• **Text excerpt**:
————————
In this part, we'll work on a recruitment project. Our recruitment agency is using R in its analysis of potential candidates for a specific position. The candidate CVs are parsed from PDF and .docx files and stored in a list object in R.

In our last exercise, we observed a list that saves information about a potential candidate (Emma Stone) for employment that our recruitment agency is considering for a specific role.

In addition to candidate CVs, we also have access to a list of open positions, stored in a separate list. We'll work with both lists.

You're probably wondering: Why use lists to store the contents of applicant CVs? Why not vectors or data frames?

Well, CVs contain lots of different information. They don't have a fixed structure; each CV is specific to one individual. Some candidates write about their past education; some don't. Some write about their known languages; some don't. The structure of each CV differs. Thus, it makes sense to use lists in our analysis. After all, it's quite difficult to place a CV in a 2D structure like a data frame without any duplication of the data (data redundancy – we'll show that later in one of our exercises).
————————
• **Records shown**:
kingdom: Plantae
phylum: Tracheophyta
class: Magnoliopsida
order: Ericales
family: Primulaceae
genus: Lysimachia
————————
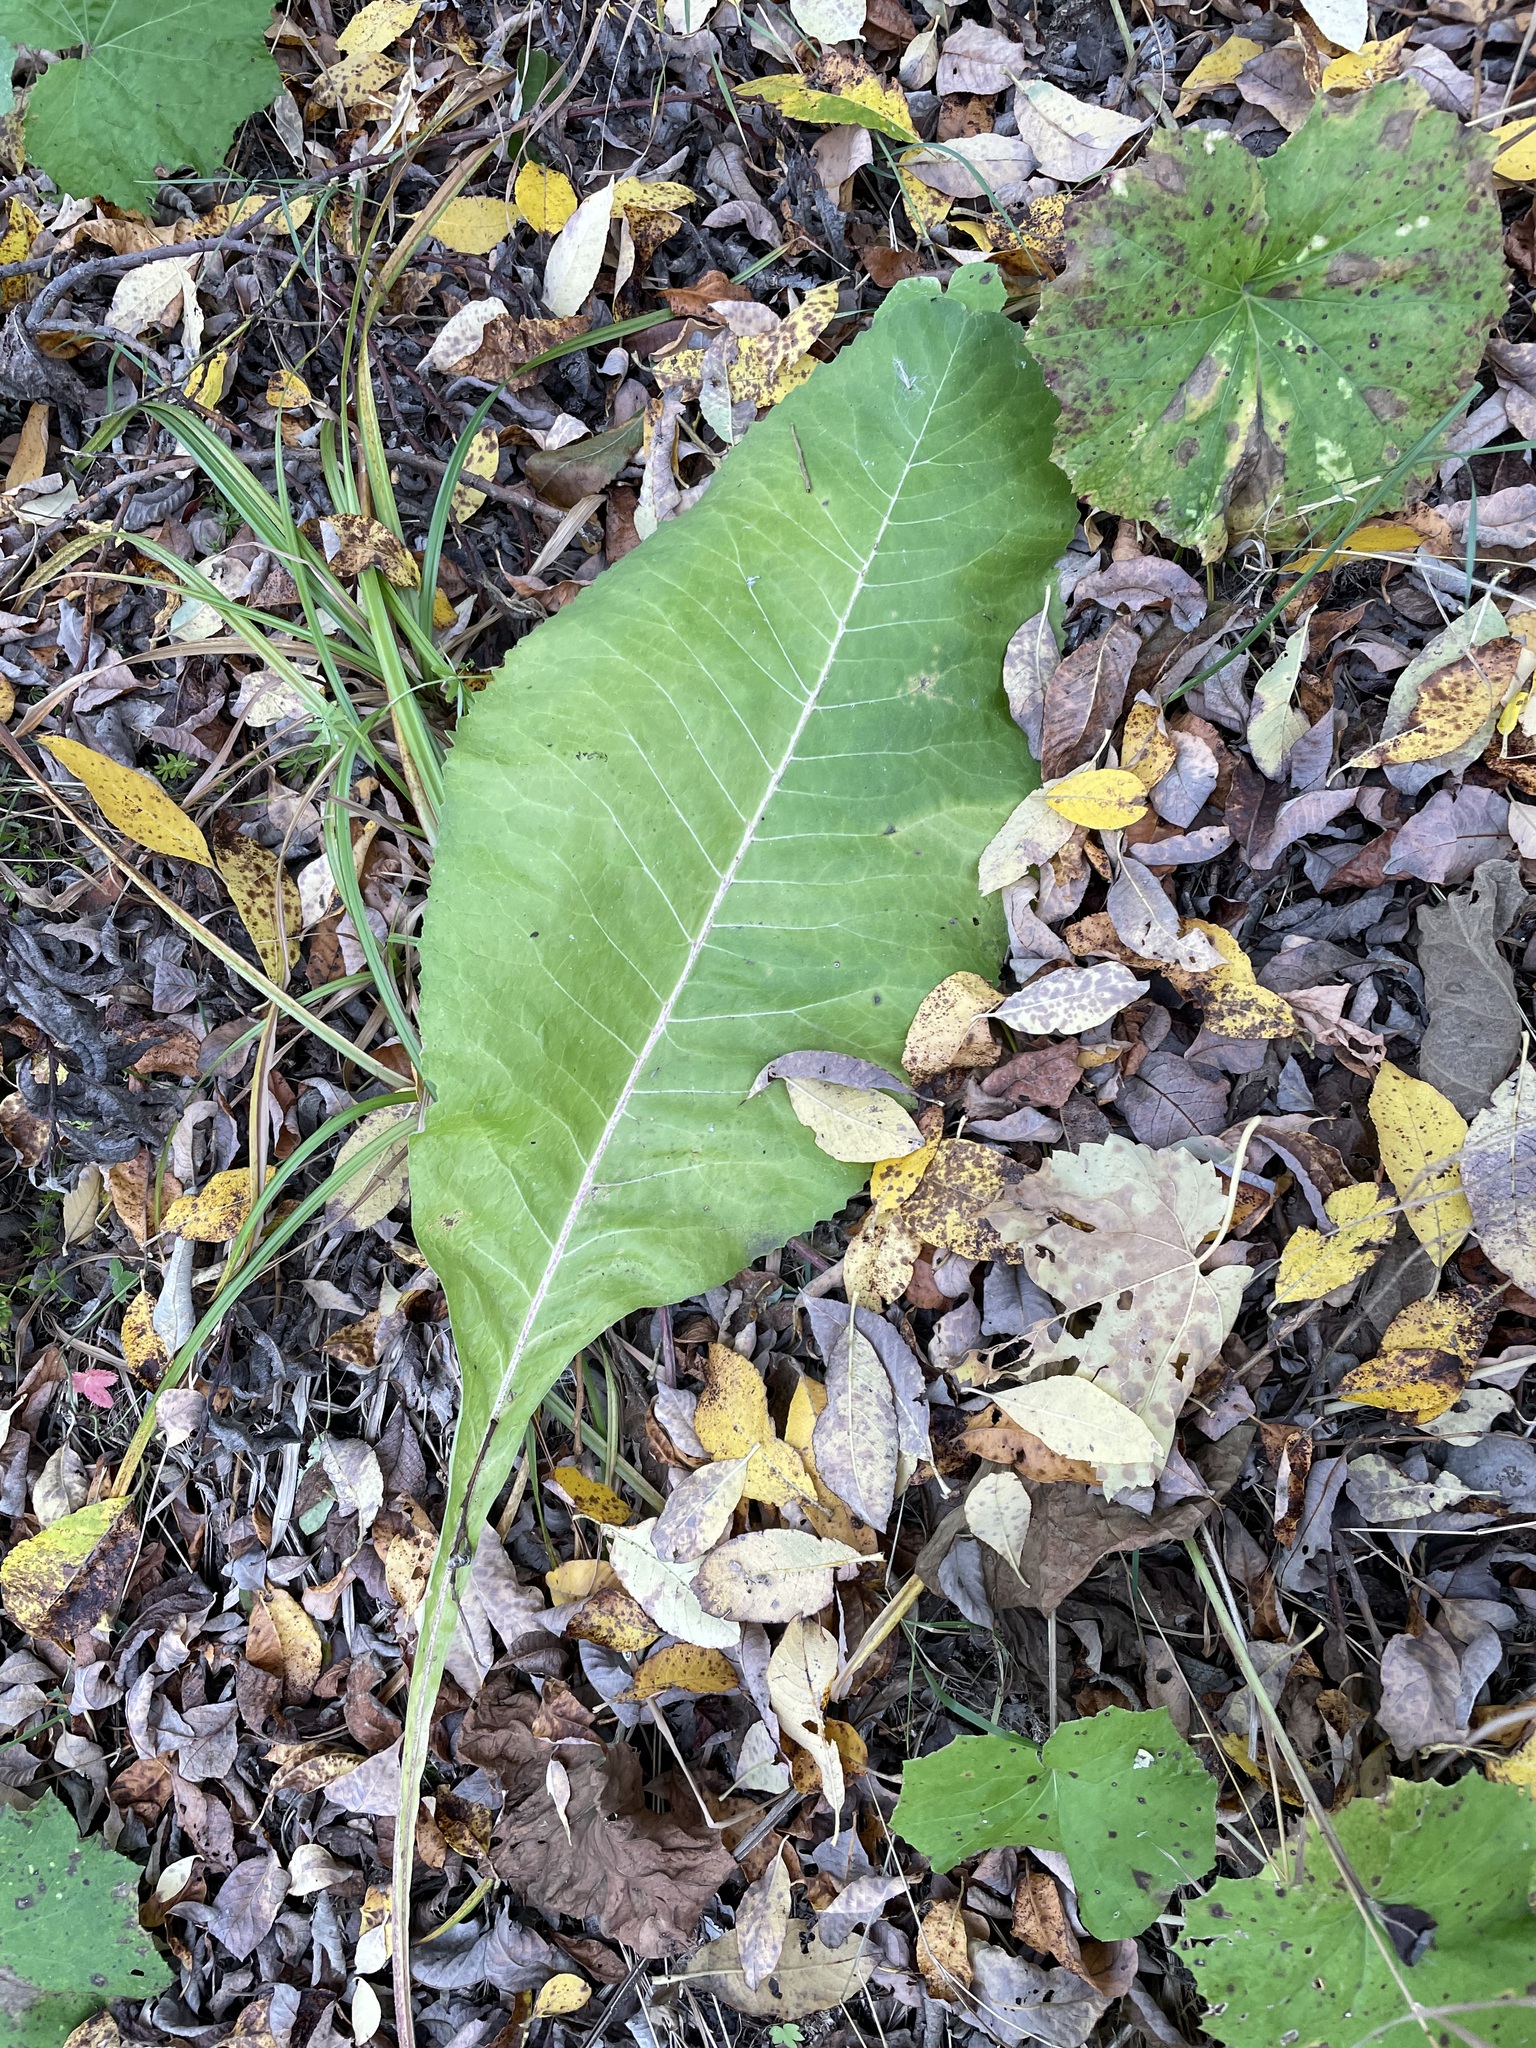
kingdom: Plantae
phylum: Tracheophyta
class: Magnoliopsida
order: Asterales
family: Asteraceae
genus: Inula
————————
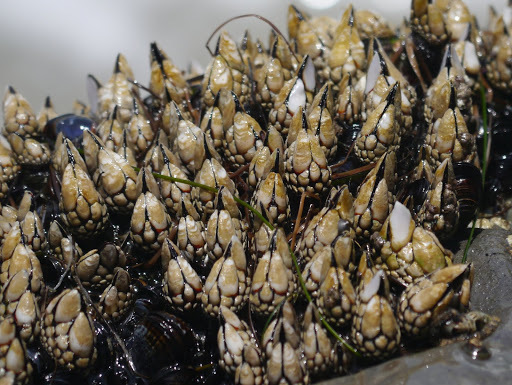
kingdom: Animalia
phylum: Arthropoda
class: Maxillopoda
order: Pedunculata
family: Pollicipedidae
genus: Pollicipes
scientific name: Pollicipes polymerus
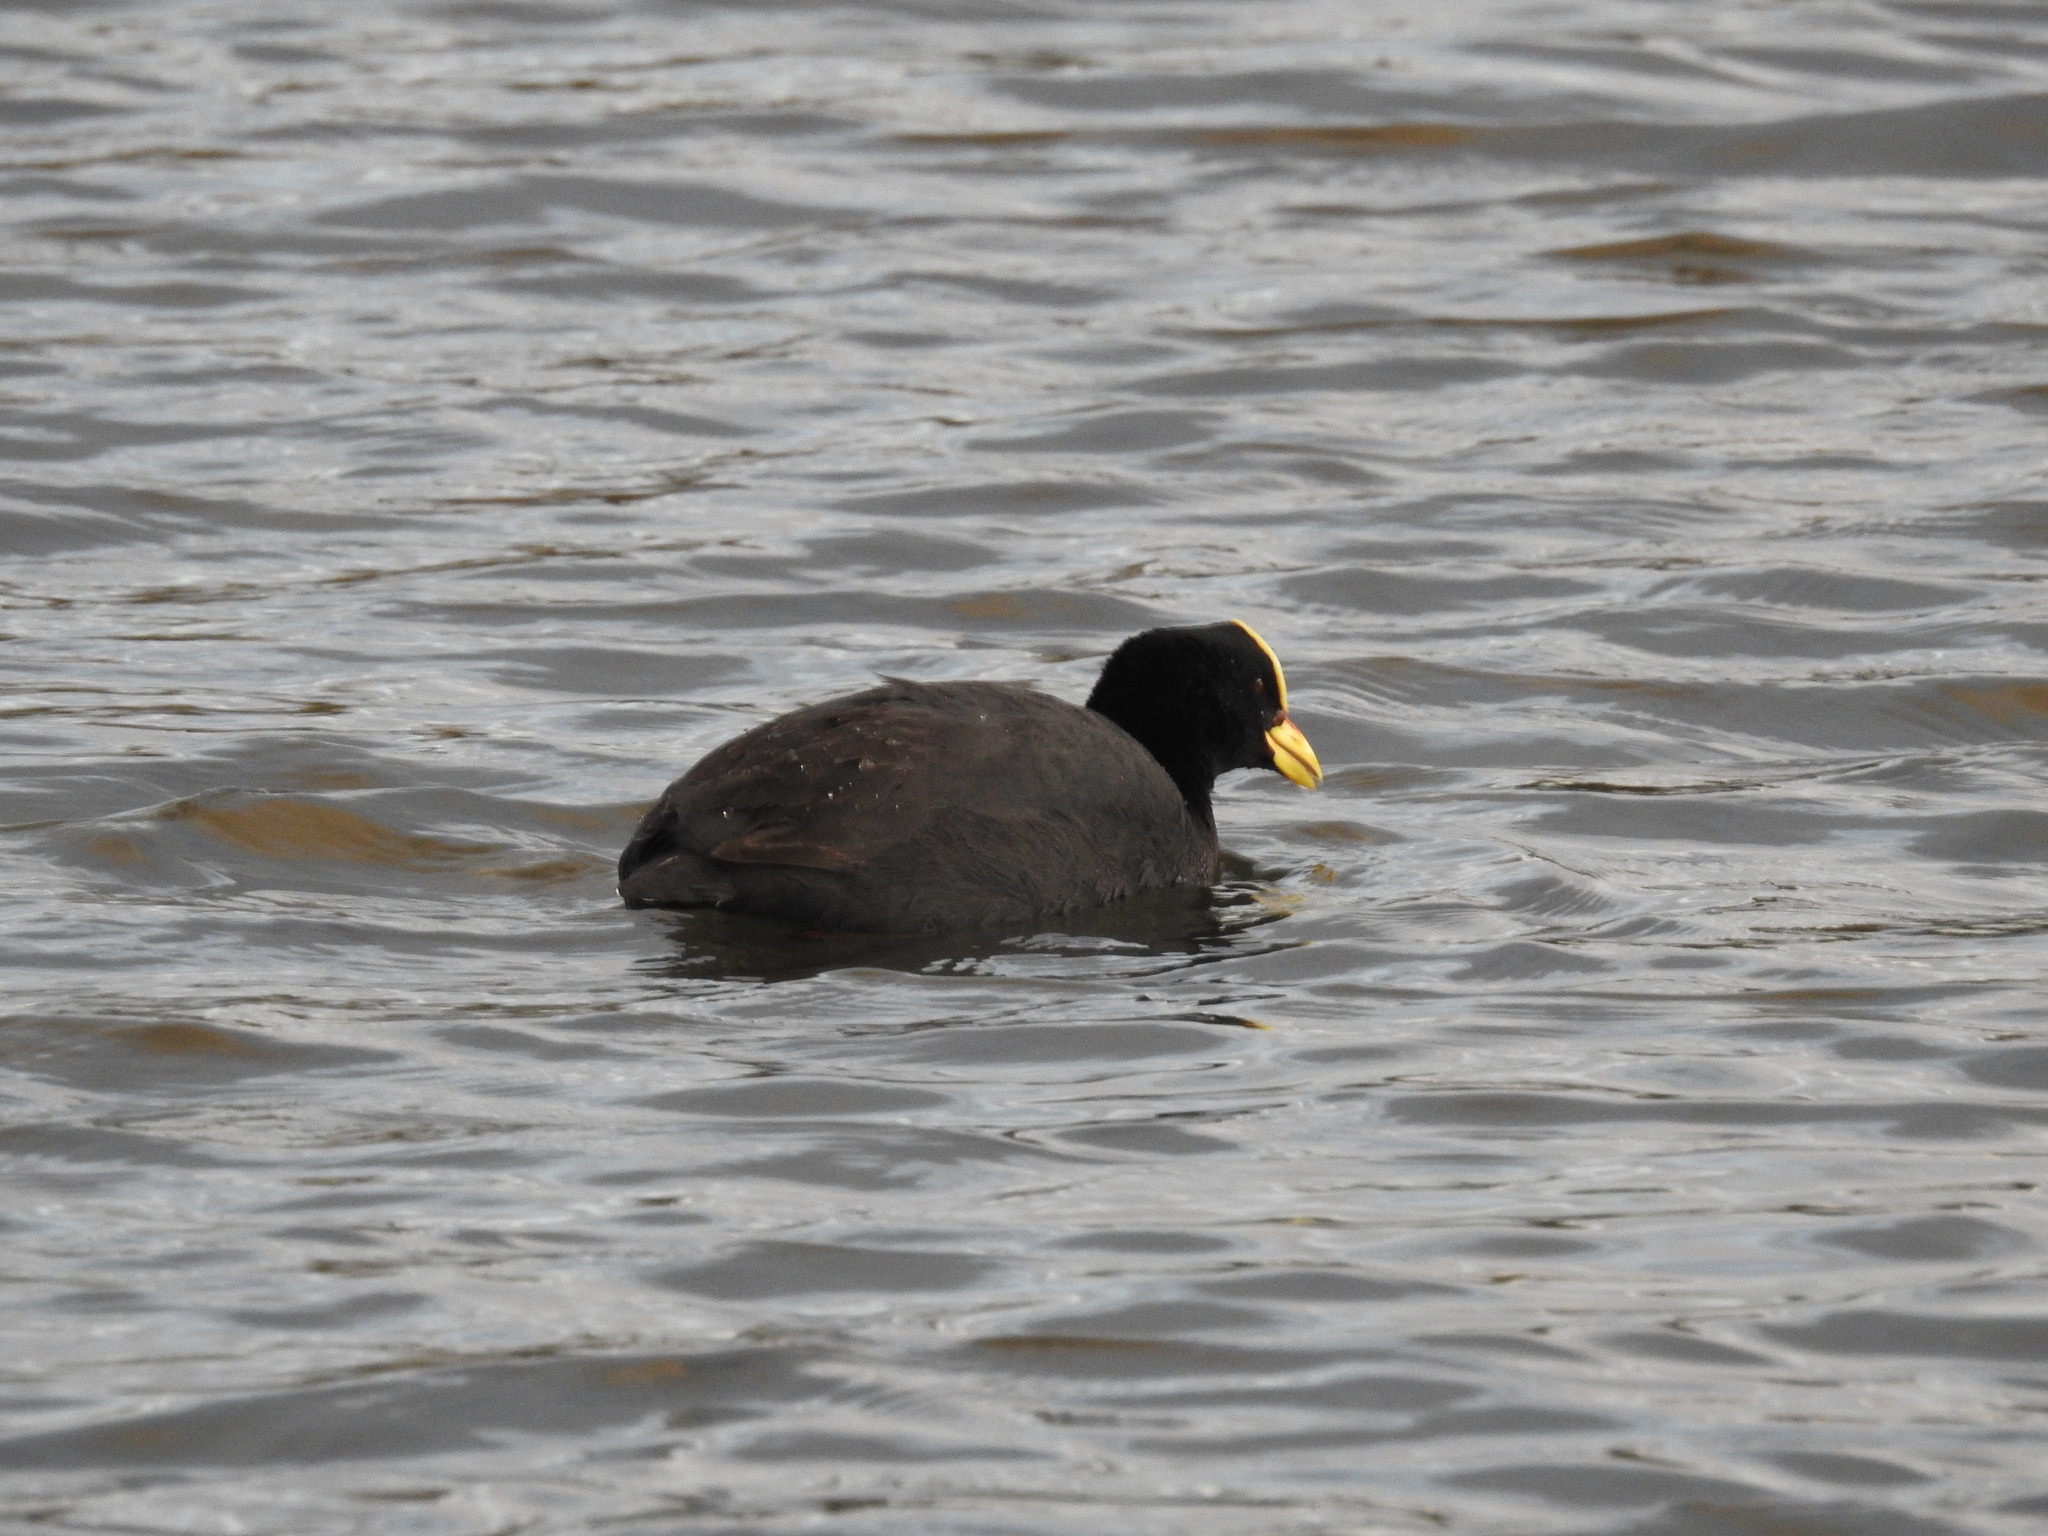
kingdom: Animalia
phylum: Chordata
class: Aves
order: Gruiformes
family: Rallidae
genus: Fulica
————————
• **Task brief**: Translate this sentence from the excerpt on storing candidate CVs in R lists into French: "In addition to candidate CVs, we also have access to a list of open positions, stored in a separate list."

• **Finished exercise**: En plus des CV des candidats, nous avons également accès à une liste de postes vacants, stockée dans une liste distincte.